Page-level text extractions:

════════════════

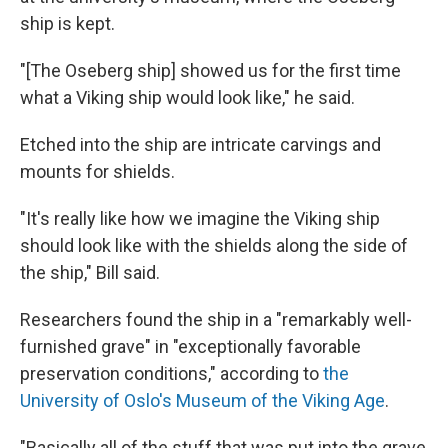
ship is kept.
"[The Oseberg ship] showed us for the first time
what a Viking ship would look like," he said.
Etched into the ship are intricate carvings and
mounts for shields.
"It's really like how we imagine the Viking ship
should look like with the shields along the side of
the ship," Bill said.
Researchers found the ship in a "remarkably well-
furnished grave" in "exceptionally favorable
preservation conditions," according to
the
University of Oslo's Museum of the Viking Age
.
"Basically all of the stuff that was put into the grave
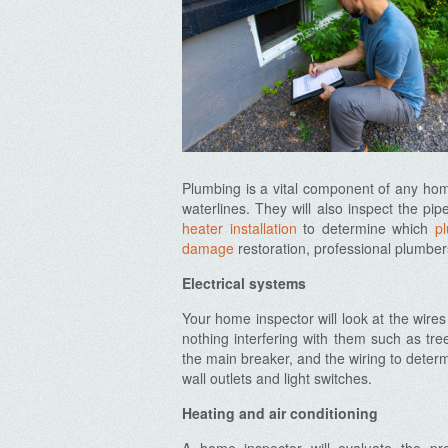
Plumbing is a vital component of any home
waterlines. They will also inspect the p
heater installation
to determine which
p
damage
restoration, professional plumber
Electrical systems
Your home inspector will look at the wire
nothing interfering with them such as tree
the main breaker, and the wiring to deter
wall outlets and light switches.
Heating and air conditioning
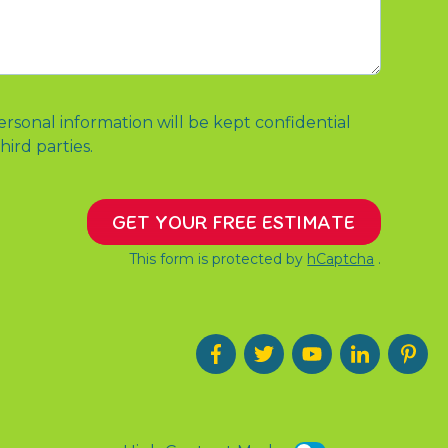
ersonal information will be kept confidential
hird parties.
GET YOUR FREE ESTIMATE
This form is protected by
hCaptcha
.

════════════════

ABOUT THIS TASK:
Please reproduce the records above exactly and leave any picture behind.

EXERCISE SOLUTION:
ship is kept.
"[The Oseberg ship] showed us for the first time
what a Viking ship would look like," he said.
Etched into the ship are intricate carvings and
mounts for shields.
"It's really like how we imagine the Viking ship
should look like with the shields along the side of
the ship," Bill said.
Researchers found the ship in a "remarkably well-
furnished grave" in "exceptionally favorable
preservation conditions," according to
the
University of Oslo's Museum of the Viking Age
.
"Basically all of the stuff that was put into the grave
Plumbing is a vital component of any home
waterlines. They will also inspect the p
heater installation
to determine which
p
damage
restoration, professional plumber
Electrical systems
Your home inspector will look at the wire
nothing interfering with them such as tree
the main breaker, and the wiring to deter
wall outlets and light switches.
Heating and air conditioning
ersonal information will be kept confidential
hird parties.
GET YOUR FREE ESTIMATE
This form is protected by
hCaptcha
.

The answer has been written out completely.